A smaller cryst leapt for Kar from his left side. He struck it out of the air with his hammer, breaking the shadow forged implement in half with the impact. Kar discarded it, then knelt and slammed his left palm to the fallen cryst’s back.
He absorbed its energy. All of it. He was getting faster at that. More efficient. The key was not hesitating. He had to be ruthless. Determined.
Another cylinder shot rang out, and a cryst Kar hadn’t noticed collapsed behind him. Kar jerked his hand in a wave toward Derek, then dashed the remaining distance to the indentation in the archway where all of this had started.
His right arm fought against him. Kar understood now what it was. He glanced at a broken shadowcryst lying to his right. His arm was one of these. He felt the same hunger and desire in it as he felt every time he linked up to one of the shadowcryst to Absorb its energy. Only, this shadowcryst was somehow a part of him.
The power Kar had gathered suffused him near to bursting. Greater than all the Energía that had filled him when he drained the Scorpio in the third trial chamber.

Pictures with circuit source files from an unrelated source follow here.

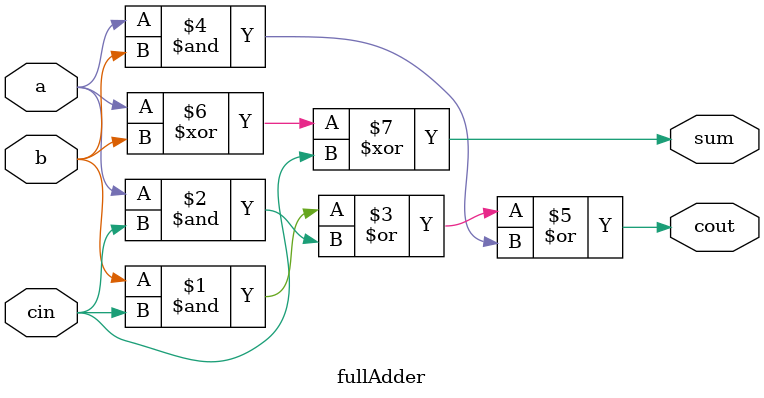
<source format=v>
`timescale 1ns / 1ps


module fullAdder(a, b, cin, sum, cout);

    input a,b,cin;
    output sum, cout;
    
    assign cout = (b & cin) | (a & cin) | (a & b);
    assign sum = (a ^ b ^ cin);
    
     
    
endmodule

</source>
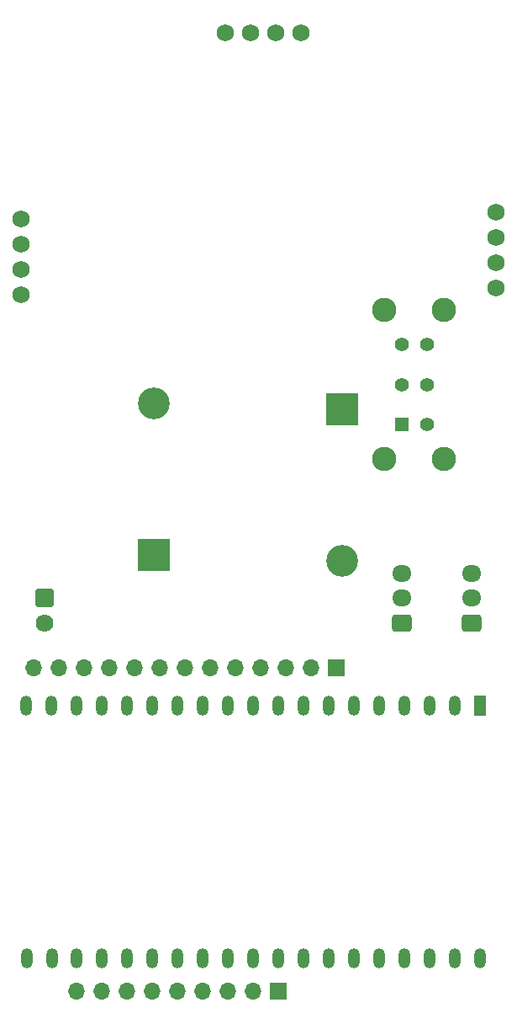
<source format=gbr>
%TF.GenerationSoftware,KiCad,Pcbnew,8.0.8*%
%TF.CreationDate,2025-02-20T18:43:26-05:00*%
%TF.ProjectId,pcb_v3,7063625f-7633-42e6-9b69-6361645f7063,rev?*%
%TF.SameCoordinates,Original*%
%TF.FileFunction,Soldermask,Bot*%
%TF.FilePolarity,Negative*%
%FSLAX46Y46*%
G04 Gerber Fmt 4.6, Leading zero omitted, Abs format (unit mm)*
G04 Created by KiCad (PCBNEW 8.0.8) date 2025-02-20 18:43:26*
%MOMM*%
%LPD*%
G01*
G04 APERTURE LIST*
G04 Aperture macros list*
%AMRoundRect*
0 Rectangle with rounded corners*
0 $1 Rounding radius*
0 $2 $3 $4 $5 $6 $7 $8 $9 X,Y pos of 4 corners*
0 Add a 4 corners polygon primitive as box body*
4,1,4,$2,$3,$4,$5,$6,$7,$8,$9,$2,$3,0*
0 Add four circle primitives for the rounded corners*
1,1,$1+$1,$2,$3*
1,1,$1+$1,$4,$5*
1,1,$1+$1,$6,$7*
1,1,$1+$1,$8,$9*
0 Add four rect primitives between the rounded corners*
20,1,$1+$1,$2,$3,$4,$5,0*
20,1,$1+$1,$4,$5,$6,$7,0*
20,1,$1+$1,$6,$7,$8,$9,0*
20,1,$1+$1,$8,$9,$2,$3,0*%
G04 Aperture macros list end*
%ADD10RoundRect,0.102000X0.604000X-0.604000X0.604000X0.604000X-0.604000X0.604000X-0.604000X-0.604000X0*%
%ADD11C,1.412000*%
%ADD12C,2.454000*%
%ADD13RoundRect,0.102000X0.787500X-0.787500X0.787500X0.787500X-0.787500X0.787500X-0.787500X-0.787500X0*%
%ADD14C,1.779000*%
%ADD15C,1.734000*%
%ADD16R,1.200000X2.000000*%
%ADD17O,1.200000X2.000000*%
%ADD18R,3.200000X3.200000*%
%ADD19O,3.200000X3.200000*%
%ADD20RoundRect,0.250000X0.725000X-0.600000X0.725000X0.600000X-0.725000X0.600000X-0.725000X-0.600000X0*%
%ADD21O,1.950000X1.700000*%
%ADD22R,1.700000X1.700000*%
%ADD23O,1.700000X1.700000*%
G04 APERTURE END LIST*
D10*
%TO.C,S1*%
X140000000Y-93500000D03*
D11*
X140000000Y-89500000D03*
X140000000Y-85500000D03*
X142500000Y-93500000D03*
X142500000Y-89500000D03*
X142500000Y-85500000D03*
D12*
X138250000Y-97000000D03*
X138250000Y-82000000D03*
X144250000Y-82000000D03*
X144250000Y-97000000D03*
%TD*%
D13*
%TO.C,J1*%
X104000000Y-111000000D03*
D14*
X104000000Y-113500000D03*
%TD*%
D15*
%TO.C,U6*%
X129810000Y-54125000D03*
X127270000Y-54125000D03*
X124730000Y-54125000D03*
X122190000Y-54125000D03*
%TD*%
D16*
%TO.C,U1*%
X147903440Y-121800000D03*
D17*
X145363440Y-121800000D03*
X142823440Y-121800000D03*
X140283440Y-121800000D03*
X137743440Y-121800000D03*
X135203440Y-121800000D03*
X132663440Y-121800000D03*
X130123440Y-121800000D03*
X127583440Y-121800000D03*
X125043440Y-121800000D03*
X122503440Y-121800000D03*
X119963440Y-121800000D03*
X117423440Y-121800000D03*
X114883440Y-121800000D03*
X112343440Y-121800000D03*
X109803440Y-121800000D03*
X107263440Y-121800000D03*
X104723440Y-121800000D03*
X102183440Y-121800000D03*
X102186160Y-147196320D03*
X104726160Y-147196320D03*
X107263440Y-147200000D03*
X109803440Y-147200000D03*
X112343440Y-147200000D03*
X114883440Y-147200000D03*
X117423440Y-147200000D03*
X119963440Y-147200000D03*
X122503440Y-147200000D03*
X125043440Y-147200000D03*
X127583440Y-147200000D03*
X130123440Y-147200000D03*
X132663440Y-147200000D03*
X135203440Y-147200000D03*
X137743440Y-147200000D03*
X140283440Y-147200000D03*
X142823440Y-147200000D03*
X145363440Y-147200000D03*
X147903440Y-147200000D03*
%TD*%
D18*
%TO.C,D2*%
X134000000Y-92000000D03*
D19*
X134000000Y-107240000D03*
%TD*%
D20*
%TO.C,J7*%
X147000000Y-113500000D03*
D21*
X147000000Y-111000000D03*
X147000000Y-108500000D03*
%TD*%
D15*
%TO.C,U5*%
X101625000Y-72880000D03*
X101625000Y-75420000D03*
X101625000Y-77960000D03*
X101625000Y-80500000D03*
%TD*%
D22*
%TO.C,J9*%
X127580000Y-150500000D03*
D23*
X125040000Y-150500000D03*
X122500000Y-150500000D03*
X119960000Y-150500000D03*
X117420000Y-150500000D03*
X114880000Y-150500000D03*
X112340000Y-150500000D03*
X109800000Y-150500000D03*
X107260000Y-150500000D03*
%TD*%
D22*
%TO.C,J8*%
X133360000Y-118000000D03*
D23*
X130820000Y-118000000D03*
X128280000Y-118000000D03*
X125740000Y-118000000D03*
X123200000Y-118000000D03*
X120660000Y-118000000D03*
X118120000Y-118000000D03*
X115580000Y-118000000D03*
X113040000Y-118000000D03*
X110500000Y-118000000D03*
X107960000Y-118000000D03*
X105420000Y-118000000D03*
X102880000Y-118000000D03*
%TD*%
D20*
%TO.C,J6*%
X140000000Y-113500000D03*
D21*
X140000000Y-111000000D03*
X140000000Y-108500000D03*
%TD*%
D18*
%TO.C,D1*%
X115000000Y-106620000D03*
D19*
X115000000Y-91380000D03*
%TD*%
D15*
%TO.C,U4*%
X149500000Y-79810000D03*
X149500000Y-77270000D03*
X149500000Y-74730000D03*
X149500000Y-72190000D03*
%TD*%
M02*

</source>
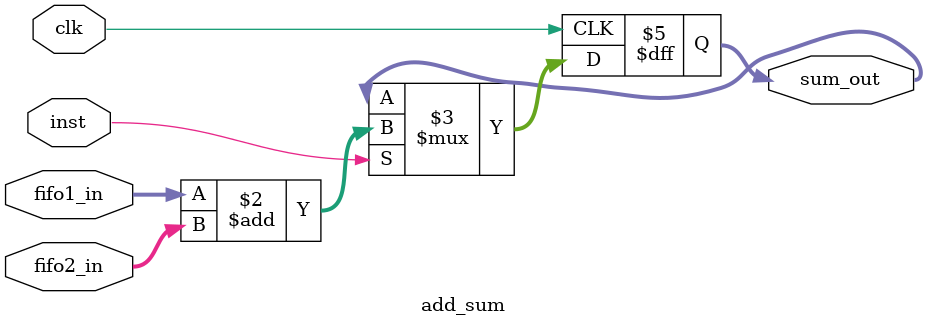
<source format=v>
module add_sum (inst, fifo1_in, fifo2_in, clk, sum_out);

    parameter bw = 8;
    parameter bw_psum = 2*bw+4;

    input inst;
    input clk;
    input [bw_psum+3:0] fifo1_in;
    input [bw_psum+3:0] fifo2_in;
    output reg [bw_psum+4:0] sum_out;

    always @(posedge clk) begin
        if (inst) begin
            sum_out <= fifo1_in + fifo2_in;
            // $display("(add_sum.v )%d %d %d", sum_out, fifo1_in, fifo2_in);
        end

    end

endmodule
</source>
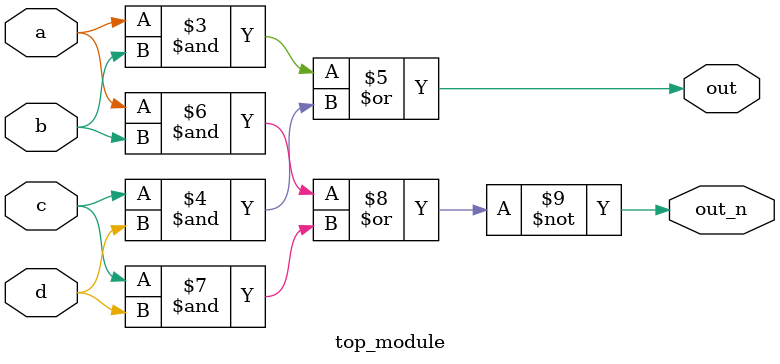
<source format=v>
module top_module(
    input a,
    input b,
    input c,
    input d,
    output out,
    output out_n   ); 
    wire w1,w2;
    assign w1=a&b;
    assign w2=c&d;
    assign out=(a&b)|(c&d);
    assign out_n=~((a&b)|(c&d));

endmodule

</source>
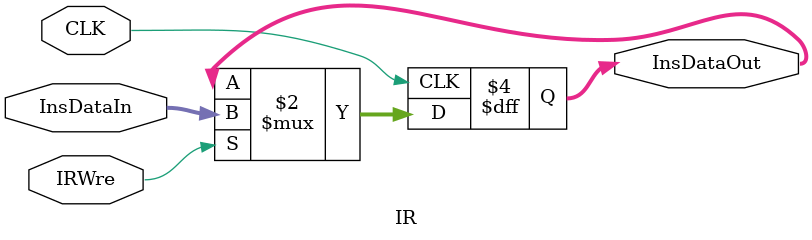
<source format=v>
`timescale 1ns / 1ps

module IR(
    input [31:0] InsDataIn,
    input CLK,
    input IRWre,
    output reg [31:0] InsDataOut
    );

    always@(negedge CLK) begin
        if(IRWre) begin
            InsDataOut <= InsDataIn;
        end
    end
endmodule
</source>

He concentrated it into a narrow, black shard, which he forged in his left hand. It was like Imbuement, or near enough to it. Only, instead of pouring water from a pitcher, Kar was channeling lightning from a storm.
The shard hummed in his hand. It felt right, in a very wrong sort of way. Kar shoved that dark shard into the indentation, and willed the Causeway to shut.
His shadowcryst arm tore at his consciousness, tried to writhe forward of its own accord to tear that shard out, but Kar battled against and gained the dominion over it.
The Causeway flickered. Groaned. It was working. Kar was shutting it. He poured more of himself into the process, his breathing labored now, sweat pouring down his face.
Something was still missing, though.
The process stalled, then reversed. The Causeway stabilized as Kar expended the last of the Dark Energía he held. No, no, no…
So absolute was his focus, that Kar didn’t notice the colossal arm of void-cryst whipping toward him until it was too late. It hammered into him, and everything turned to pain, then darkness.